Jetsetter of the Month: Mark Murphy

Author and entrepreneur Mark Murphy has been to more than 50 countries around the world. For Mark, travel came as a byproduct of building a business in travel media, when, he says, “the more I traveled and visited different places, the more I became hooked.” Instead of focusing just on business, Mark began to explore his surroundings—and he realized how much of the world he still had left to see and how many people he had left to meet.
“Travel creates a feeling far more profound when you get outside of your local culture and customs and experience the world,” Mark explains, adding travel experience is something a person has to undertake instead of try to understand through a book, website, television show, or movie.
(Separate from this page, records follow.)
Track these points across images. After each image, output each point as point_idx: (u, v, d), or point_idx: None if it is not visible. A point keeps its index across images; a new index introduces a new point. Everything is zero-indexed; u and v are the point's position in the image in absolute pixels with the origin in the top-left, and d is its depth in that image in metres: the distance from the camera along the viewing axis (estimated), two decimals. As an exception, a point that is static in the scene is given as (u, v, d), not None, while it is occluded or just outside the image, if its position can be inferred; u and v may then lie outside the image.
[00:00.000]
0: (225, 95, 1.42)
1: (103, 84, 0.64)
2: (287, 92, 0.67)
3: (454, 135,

This, he says, creates moments that help make a person, and the people around him or her, better.
How we connect with ourselves and with one another served as the inspiration for Mark’s new book, “Travel Forward.” “It’s about how travel can be a metaphor to move our lives forward, professionally, personally, and in our relationships,” he explains. “Travel is so much more than getting on a plane and jetting off to some foreign locale; it’s about a journey of self-discovery and fulfillment that can positively impact the world while you are doing it.” The book recalls encounters with everyone from friends, neighbors, and people in Cambodia or on the New York City subway to notable names such as Nelson Mandela, Paul McCartney, Condoleezza Rica, and Jon Bon Jovi.
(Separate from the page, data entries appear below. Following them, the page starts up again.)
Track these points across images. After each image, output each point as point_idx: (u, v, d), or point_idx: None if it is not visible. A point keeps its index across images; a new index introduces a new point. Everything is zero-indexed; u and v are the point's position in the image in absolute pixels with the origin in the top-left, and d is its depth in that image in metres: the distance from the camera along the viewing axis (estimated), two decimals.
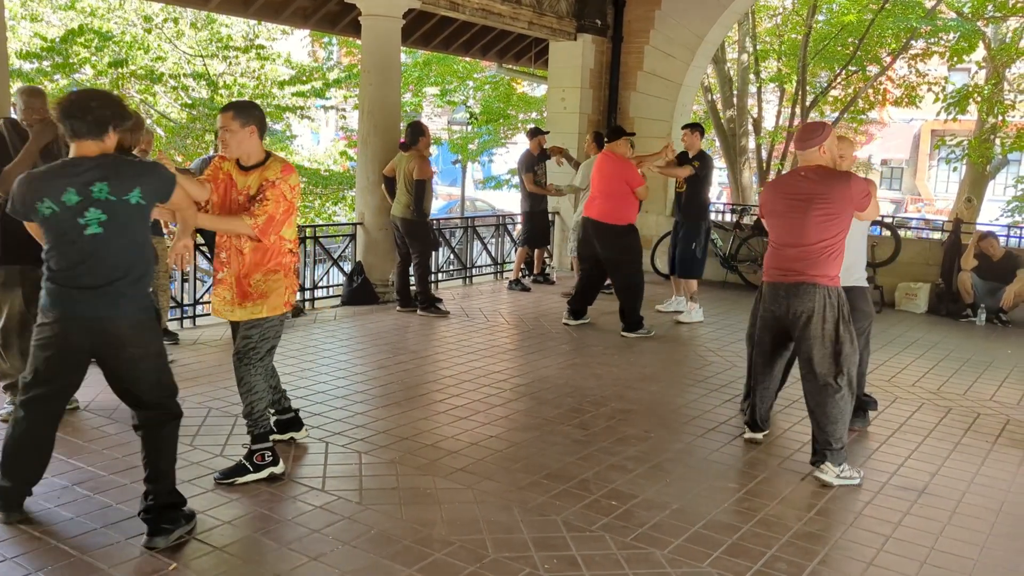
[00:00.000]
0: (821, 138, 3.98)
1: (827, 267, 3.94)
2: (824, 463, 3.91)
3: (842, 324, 3.94)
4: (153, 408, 3.11)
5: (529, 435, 4.38)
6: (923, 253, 8.98)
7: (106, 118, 2.97)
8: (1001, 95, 15.90)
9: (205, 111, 12.76)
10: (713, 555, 3.15)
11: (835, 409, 3.91)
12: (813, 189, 3.94)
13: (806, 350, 3.97)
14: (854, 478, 3.93)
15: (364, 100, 7.84)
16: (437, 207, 21.48)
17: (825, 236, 3.92)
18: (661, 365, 5.99)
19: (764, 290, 4.19)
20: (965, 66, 17.96)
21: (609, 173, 6.82)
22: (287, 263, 3.66)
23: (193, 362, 5.50)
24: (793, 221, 3.98)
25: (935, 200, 29.76)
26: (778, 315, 4.07)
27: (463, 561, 3.01)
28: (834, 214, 3.91)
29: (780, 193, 4.12)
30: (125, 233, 2.96)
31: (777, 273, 4.06)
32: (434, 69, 17.14)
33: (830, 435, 3.92)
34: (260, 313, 3.62)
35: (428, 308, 7.33)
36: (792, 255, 3.99)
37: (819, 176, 3.97)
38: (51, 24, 12.96)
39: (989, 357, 6.69)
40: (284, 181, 3.54)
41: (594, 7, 9.97)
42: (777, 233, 4.11)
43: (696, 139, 7.46)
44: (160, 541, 3.01)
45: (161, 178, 3.07)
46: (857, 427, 4.70)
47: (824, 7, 15.83)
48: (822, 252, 3.92)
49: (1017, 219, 16.18)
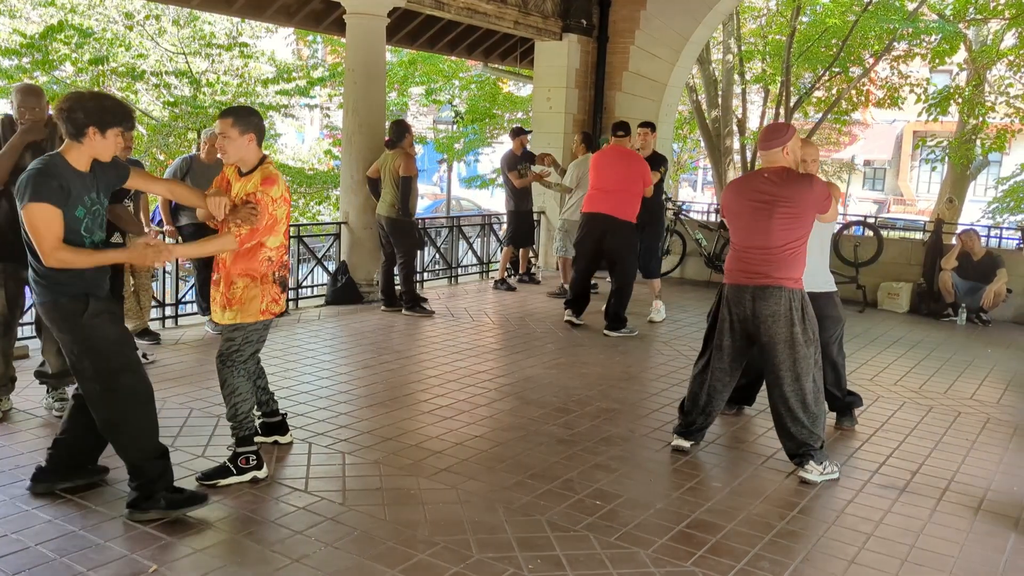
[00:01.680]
0: (784, 139, 3.95)
1: (792, 269, 3.93)
2: (808, 463, 3.93)
3: (806, 325, 3.94)
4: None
5: (514, 435, 4.38)
6: (905, 253, 9.06)
7: (78, 121, 3.04)
8: (982, 97, 16.07)
9: (187, 109, 12.65)
10: (697, 554, 3.16)
11: (811, 410, 3.93)
12: (776, 191, 3.91)
13: (774, 354, 3.93)
14: (835, 472, 3.97)
15: (349, 99, 7.81)
16: (422, 206, 21.42)
17: (789, 239, 3.90)
18: (646, 365, 6.01)
19: (726, 292, 4.09)
20: (947, 68, 18.16)
21: (625, 168, 6.70)
22: (264, 271, 3.59)
23: (175, 362, 5.45)
24: (757, 223, 3.94)
25: (917, 200, 30.04)
26: (742, 317, 4.01)
27: (447, 562, 3.00)
28: (797, 216, 3.90)
29: (742, 194, 4.06)
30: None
31: (742, 276, 4.00)
32: (419, 68, 17.09)
33: (808, 437, 3.93)
34: (236, 319, 3.60)
35: (413, 308, 7.31)
36: (757, 257, 3.95)
37: (782, 178, 3.93)
38: (30, 20, 12.82)
39: (970, 356, 6.75)
40: (265, 194, 3.48)
41: (580, 7, 9.98)
42: (740, 235, 4.04)
43: (652, 138, 7.50)
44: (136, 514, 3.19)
45: (25, 187, 3.05)
46: (846, 426, 4.75)
47: (808, 8, 15.93)
48: (786, 254, 3.91)
49: (998, 220, 16.36)
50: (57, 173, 3.04)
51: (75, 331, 3.16)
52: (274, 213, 3.53)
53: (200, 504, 3.27)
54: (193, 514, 3.27)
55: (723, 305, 4.11)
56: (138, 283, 5.98)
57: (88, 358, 3.16)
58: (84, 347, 3.16)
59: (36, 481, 3.40)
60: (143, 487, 3.20)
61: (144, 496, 3.20)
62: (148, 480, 3.20)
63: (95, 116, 3.07)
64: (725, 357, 4.12)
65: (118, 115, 3.15)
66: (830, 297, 4.59)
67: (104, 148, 3.15)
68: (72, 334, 3.16)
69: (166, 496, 3.21)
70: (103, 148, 3.14)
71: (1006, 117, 16.28)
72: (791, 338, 3.90)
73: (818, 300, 4.36)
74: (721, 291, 4.15)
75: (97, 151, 3.14)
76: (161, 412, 4.42)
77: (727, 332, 4.09)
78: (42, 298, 3.17)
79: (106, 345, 3.18)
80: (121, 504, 3.28)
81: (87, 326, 3.15)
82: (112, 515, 3.22)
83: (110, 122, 3.10)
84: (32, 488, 3.39)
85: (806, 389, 3.92)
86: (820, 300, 4.41)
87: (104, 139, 3.11)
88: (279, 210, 3.56)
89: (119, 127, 3.14)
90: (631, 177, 6.70)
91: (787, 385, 3.92)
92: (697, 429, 4.26)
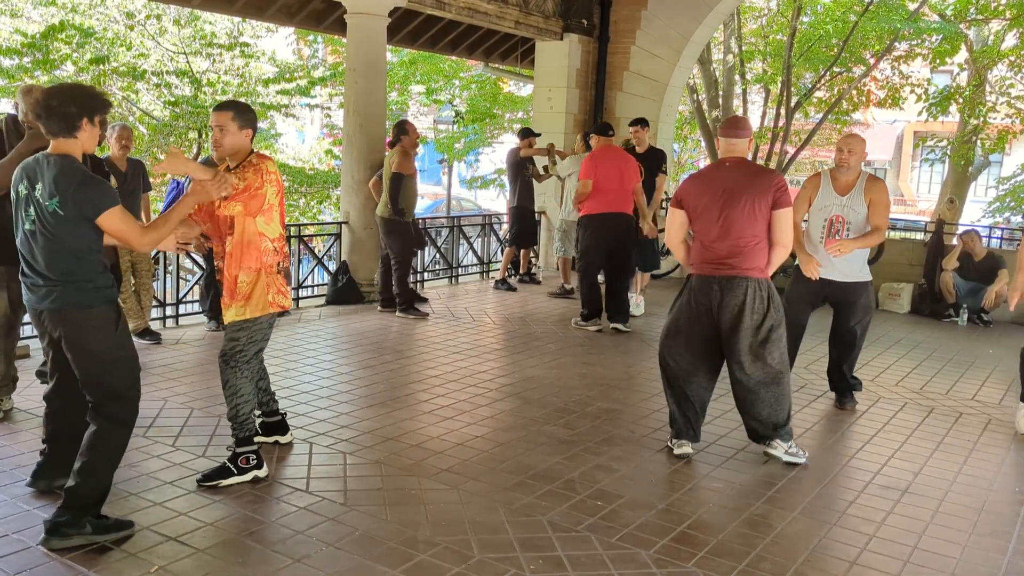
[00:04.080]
0: (749, 132, 4.09)
1: (758, 259, 3.98)
2: (774, 440, 4.08)
3: (772, 311, 3.99)
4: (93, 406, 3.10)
5: (515, 435, 4.37)
6: (906, 253, 9.05)
7: (71, 115, 2.93)
8: (983, 97, 16.07)
9: (188, 109, 12.64)
10: (698, 555, 3.15)
11: (781, 392, 4.04)
12: (740, 182, 3.96)
13: (739, 343, 3.97)
14: (800, 456, 4.08)
15: (349, 99, 7.80)
16: (422, 206, 21.37)
17: (755, 230, 3.95)
18: (647, 365, 6.00)
19: (693, 282, 4.12)
20: (947, 68, 18.14)
21: (624, 167, 6.91)
22: (269, 263, 3.59)
23: (176, 362, 5.45)
24: (721, 214, 3.96)
25: (918, 201, 30.03)
26: (710, 308, 4.03)
27: (448, 562, 3.00)
28: (761, 207, 3.95)
29: (706, 186, 4.07)
30: (51, 237, 2.94)
31: (708, 267, 4.03)
32: (420, 68, 17.09)
33: (778, 418, 4.05)
34: (243, 315, 3.58)
35: (408, 310, 7.21)
36: (724, 249, 3.97)
37: (745, 169, 4.04)
38: (31, 20, 12.81)
39: (971, 357, 6.75)
40: (261, 163, 3.50)
41: (580, 7, 9.98)
42: (706, 226, 4.03)
43: (645, 134, 7.70)
44: (55, 541, 2.96)
45: (89, 197, 2.92)
46: (849, 406, 5.02)
47: (808, 8, 15.93)
48: (752, 245, 3.95)
49: (998, 220, 16.35)
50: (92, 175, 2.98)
51: (107, 342, 3.03)
52: (265, 187, 3.48)
53: (126, 530, 3.07)
54: (194, 514, 3.27)
55: (688, 295, 4.13)
56: (139, 283, 5.98)
57: (109, 372, 3.04)
58: (113, 359, 3.05)
59: (36, 478, 3.38)
60: (77, 510, 2.99)
61: (71, 522, 2.97)
62: (84, 504, 3.00)
63: (83, 105, 2.96)
64: (693, 346, 4.13)
65: (98, 99, 3.05)
66: (866, 286, 4.97)
67: (92, 139, 3.05)
68: (102, 345, 3.02)
69: (92, 521, 3.02)
70: (91, 139, 3.04)
71: (1007, 117, 16.29)
72: (755, 326, 3.96)
73: (855, 288, 4.83)
74: (687, 282, 4.18)
75: (86, 144, 3.03)
76: (161, 412, 4.44)
77: (693, 320, 4.11)
78: (65, 301, 2.97)
79: (129, 358, 3.12)
80: (121, 504, 3.28)
81: (120, 336, 3.06)
82: (113, 515, 3.21)
83: (96, 108, 3.02)
84: (32, 484, 3.37)
85: (771, 373, 4.00)
86: (857, 288, 4.87)
87: (94, 128, 3.02)
88: (270, 188, 3.51)
89: (100, 113, 3.05)
90: (628, 175, 6.93)
91: (751, 371, 3.99)
92: (687, 425, 4.22)
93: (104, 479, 3.08)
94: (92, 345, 3.03)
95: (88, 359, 3.04)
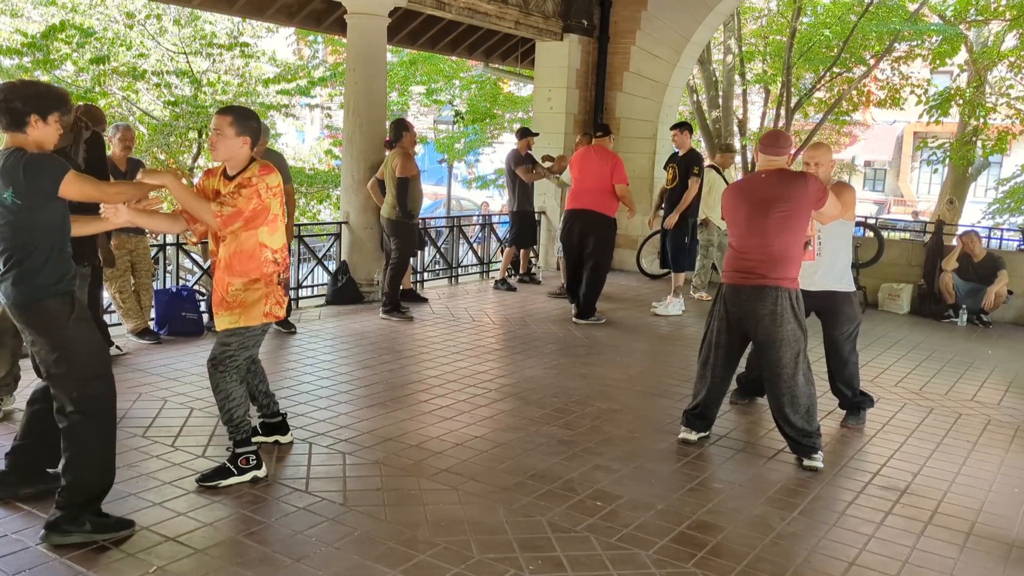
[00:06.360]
0: (788, 148, 4.15)
1: (788, 269, 4.05)
2: (814, 453, 4.10)
3: (799, 322, 4.08)
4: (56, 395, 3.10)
5: (514, 436, 4.37)
6: (906, 254, 9.05)
7: (17, 111, 2.93)
8: (983, 98, 16.07)
9: (188, 109, 12.63)
10: (698, 555, 3.15)
11: (809, 400, 4.09)
12: (773, 191, 4.04)
13: (771, 351, 4.07)
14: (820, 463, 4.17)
15: (349, 98, 7.80)
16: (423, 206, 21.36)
17: (785, 238, 4.02)
18: (646, 365, 6.00)
19: (725, 292, 4.24)
20: (947, 69, 18.14)
21: (603, 167, 7.13)
22: (269, 273, 3.56)
23: (175, 362, 5.45)
24: (754, 224, 4.07)
25: (918, 201, 30.04)
26: (740, 316, 4.16)
27: (448, 562, 3.00)
28: (791, 214, 4.00)
29: (741, 196, 4.19)
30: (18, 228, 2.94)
31: (738, 276, 4.14)
32: (420, 68, 17.09)
33: (809, 425, 4.09)
34: (236, 323, 3.56)
35: (391, 312, 7.04)
36: (754, 259, 4.07)
37: (778, 178, 4.08)
38: (31, 20, 12.80)
39: (970, 357, 6.75)
40: (261, 180, 3.45)
41: (580, 7, 9.98)
42: (739, 236, 4.17)
43: (687, 137, 7.94)
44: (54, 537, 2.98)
45: (38, 173, 2.91)
46: (851, 424, 4.82)
47: (808, 9, 15.93)
48: (783, 255, 4.02)
49: (998, 221, 16.36)
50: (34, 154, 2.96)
51: (59, 334, 3.01)
52: (268, 204, 3.48)
53: (127, 529, 3.07)
54: (193, 514, 3.27)
55: (720, 304, 4.27)
56: (139, 283, 5.98)
57: (67, 363, 3.02)
58: (66, 351, 3.02)
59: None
60: (74, 506, 3.00)
61: (69, 517, 2.99)
62: (84, 500, 3.02)
63: (34, 103, 2.95)
64: (722, 354, 4.30)
65: (56, 99, 3.03)
66: (848, 296, 4.74)
67: (47, 136, 3.01)
68: (53, 338, 3.02)
69: (92, 519, 3.02)
70: (46, 136, 3.01)
71: (1007, 118, 16.29)
72: (787, 336, 4.03)
73: (837, 297, 4.65)
74: (720, 290, 4.30)
75: (40, 140, 2.99)
76: (161, 412, 4.44)
77: (724, 330, 4.26)
78: (20, 299, 2.98)
79: (87, 349, 3.07)
80: (121, 504, 3.28)
81: (72, 328, 3.03)
82: (113, 515, 3.20)
83: (50, 107, 2.99)
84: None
85: (799, 382, 4.08)
86: (839, 297, 4.68)
87: (47, 126, 3.00)
88: (274, 201, 3.50)
89: (58, 112, 3.02)
90: (607, 175, 7.11)
91: (784, 381, 4.07)
92: (701, 420, 4.38)
93: (85, 473, 3.04)
94: (46, 338, 3.03)
95: (47, 351, 3.04)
Mark recalls an event in November 2011, when he found himself in Egypt during a time of unrest. He says his family and friends warned him not to go, but he ventured there anyway, “to capture the true essence of the destination and the people, despite the negative media coverage.” As he walked through Giza, at the base of the pyramids, Mark says a family from northern Egypt began to speak to him through an interpreter. “Within minutes, a “Travel Forward” moment occurred: They handed me their six-month-old baby to hold, bridging different worlds, both physical and religious,” Mark says. “We weren’t Christians or Muslims, Americans or Egyptians, just people amazed at the site as we stood in the shadows of the pyramids.”
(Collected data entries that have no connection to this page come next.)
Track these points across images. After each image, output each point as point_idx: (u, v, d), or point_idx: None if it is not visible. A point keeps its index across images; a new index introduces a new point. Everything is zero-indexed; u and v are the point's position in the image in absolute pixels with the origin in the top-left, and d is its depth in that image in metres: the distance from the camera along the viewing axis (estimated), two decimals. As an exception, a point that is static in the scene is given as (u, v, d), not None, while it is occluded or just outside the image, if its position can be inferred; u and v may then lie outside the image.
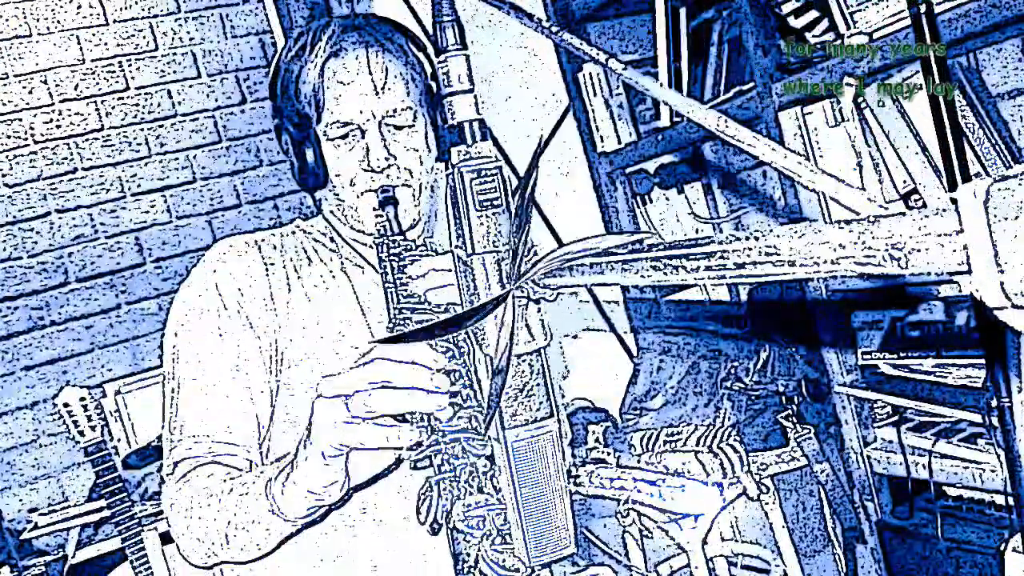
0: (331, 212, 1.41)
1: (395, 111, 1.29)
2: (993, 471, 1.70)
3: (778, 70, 1.96)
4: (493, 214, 0.90)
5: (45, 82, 1.93)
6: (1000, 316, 0.42)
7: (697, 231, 2.97)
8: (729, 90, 2.24)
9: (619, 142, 2.65)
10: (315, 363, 1.27)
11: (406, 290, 1.12)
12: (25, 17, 1.82)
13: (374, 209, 1.26)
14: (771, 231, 0.49)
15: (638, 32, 2.86)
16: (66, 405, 2.15)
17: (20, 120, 1.91)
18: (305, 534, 1.19)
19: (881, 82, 1.75)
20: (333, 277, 1.36)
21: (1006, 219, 0.42)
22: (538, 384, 0.90)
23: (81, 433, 2.11)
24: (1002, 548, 1.67)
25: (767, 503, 1.95)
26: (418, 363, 0.92)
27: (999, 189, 0.41)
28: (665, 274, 0.58)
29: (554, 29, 0.84)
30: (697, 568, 1.87)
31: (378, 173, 1.27)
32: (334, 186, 1.32)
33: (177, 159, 1.92)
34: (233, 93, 1.96)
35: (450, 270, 1.06)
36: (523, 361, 0.89)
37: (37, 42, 1.90)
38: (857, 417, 1.94)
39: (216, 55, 1.96)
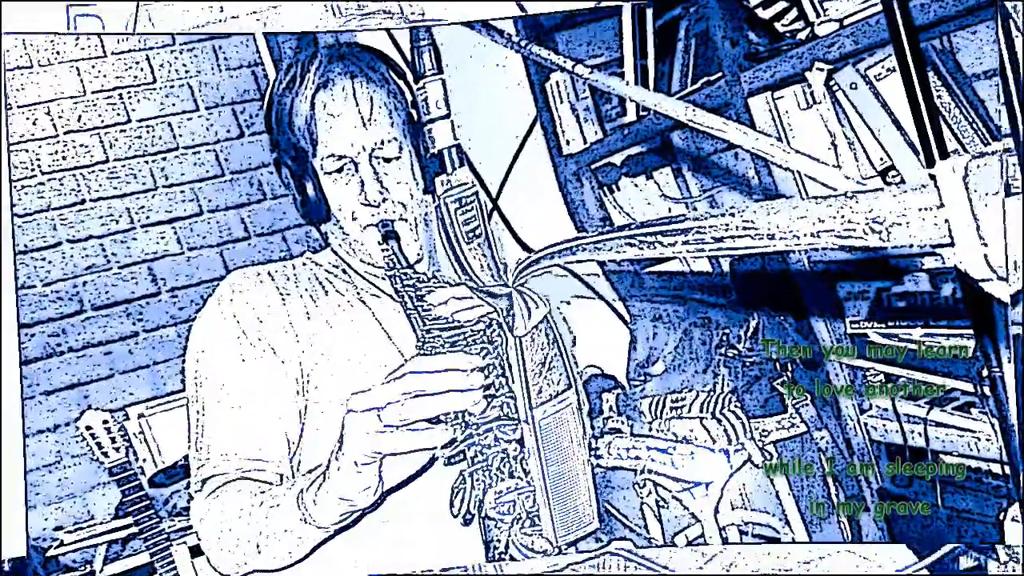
0: (339, 245, 1.41)
1: (382, 143, 1.29)
2: (988, 440, 1.69)
3: (747, 59, 1.96)
4: (479, 245, 0.91)
5: (48, 113, 1.90)
6: (986, 288, 0.42)
7: (669, 210, 2.95)
8: (696, 82, 2.24)
9: (585, 143, 2.63)
10: (343, 382, 1.27)
11: (430, 314, 1.13)
12: (25, 48, 1.80)
13: (379, 243, 1.27)
14: (747, 207, 0.50)
15: (605, 35, 2.85)
16: (88, 428, 2.06)
17: (26, 150, 1.87)
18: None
19: (853, 66, 1.76)
20: (352, 306, 1.37)
21: (987, 194, 0.42)
22: (555, 354, 0.91)
23: (105, 454, 2.09)
24: (1001, 517, 1.66)
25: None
26: (453, 368, 0.93)
27: (979, 165, 0.41)
28: (640, 250, 0.59)
29: (522, 42, 0.85)
30: (711, 537, 1.85)
31: (375, 207, 1.28)
32: (337, 220, 1.33)
33: (183, 192, 1.86)
34: (231, 127, 1.89)
35: (470, 296, 1.06)
36: (540, 332, 0.89)
37: (38, 73, 1.87)
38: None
39: (212, 88, 1.90)
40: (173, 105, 1.86)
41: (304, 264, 1.42)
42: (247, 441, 1.27)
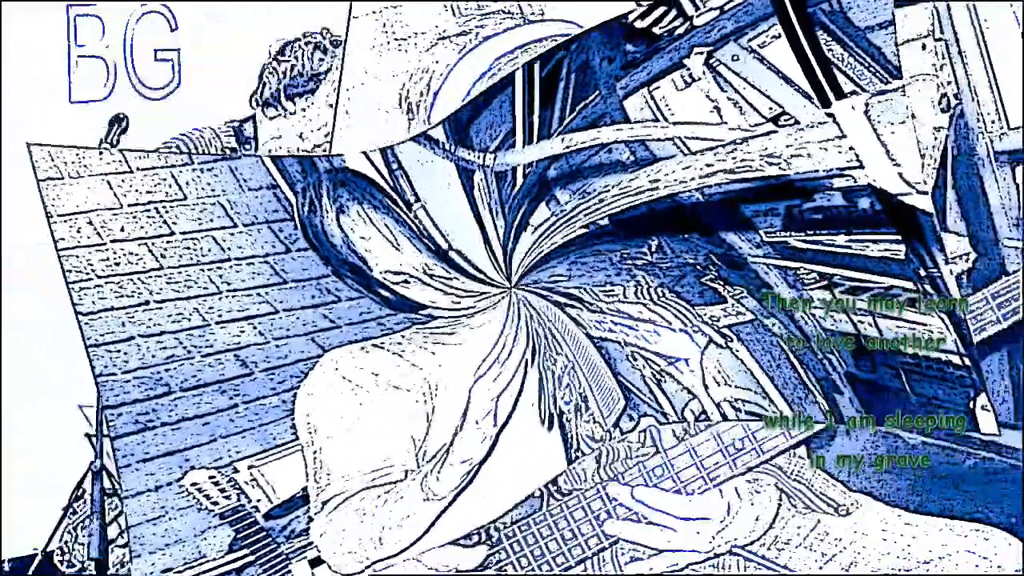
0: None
1: (425, 267, 1.32)
2: (941, 333, 1.73)
3: (623, 69, 1.92)
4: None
5: (91, 223, 1.82)
6: (906, 201, 0.50)
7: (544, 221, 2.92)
8: (574, 109, 2.09)
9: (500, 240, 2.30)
10: (472, 372, 1.30)
11: None
12: (52, 160, 1.77)
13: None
14: (622, 180, 0.58)
15: (502, 111, 2.69)
16: (194, 483, 1.99)
17: (76, 256, 1.80)
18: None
19: (735, 41, 1.78)
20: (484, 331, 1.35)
21: (892, 123, 0.49)
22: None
23: (215, 503, 2.04)
24: (971, 406, 1.71)
25: (737, 350, 1.88)
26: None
27: (879, 101, 0.48)
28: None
29: (451, 148, 0.97)
30: (712, 413, 1.82)
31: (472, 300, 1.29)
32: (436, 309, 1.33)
33: (250, 295, 1.74)
34: (275, 243, 1.76)
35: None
36: None
37: (70, 184, 1.81)
38: (785, 281, 1.85)
39: (243, 207, 1.78)
40: (211, 221, 1.76)
41: (416, 333, 1.40)
42: (368, 458, 1.32)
Since Mark has spent much of his adult life traveling, he has had many of these encounters, several of which are chronicled in his first book, “Travel Unscripted.” Although he says it is impossible to choose the most memorable person he has met, Mark says “Travel Unscripted” highlights some of the funnier situations and people. “I’ll leave it to the reader to decide which one.” Mark says there are several places to which he would like to return, but, if he had to choose just one, it would be Bora Bora and the islands of Tahiti. “It’s a dream destination that combines natural beauty with luxury,” he says. Moscow, however, is one destination Mark says he would avoid unless traveling there for business, describing it as an “incredibly expensive city that has some of the worst traffic on Earth.”
He finds himself recommending Southeast Asia over and over again, for the people and for the food. Mark describes the raw energy and chaotic atmosphere of cities such as Bangkok and Ho Chi Minh and says the “diversity of Thailand in particular, where you can visit a dynamic city, deserted beaches, and mountain villages in a single stay, makes for a great vacation.” Europe, and Italy especially, is an incredibly popular destination and one he is asked about often, Mark adds.
Coming up in 2014, Mark predicts travelers will continue to see the merger of travel agents with high-tech transaction capabilities, bringing the best of both worlds to the traveling public. With this fusion of outlets, Mark says, travelers will have a singe source, but multiple ways, to book their next adventure.
Mark’s advice to future jet setters is to not rush through life and experiences but instead take the time to savor them on each and every trip. “A sunset, an early morning walk, a cup of coffee in a local shop along with some local conversations can all lead to moments that move our lives forward,” he explains. “There will always be another plane.”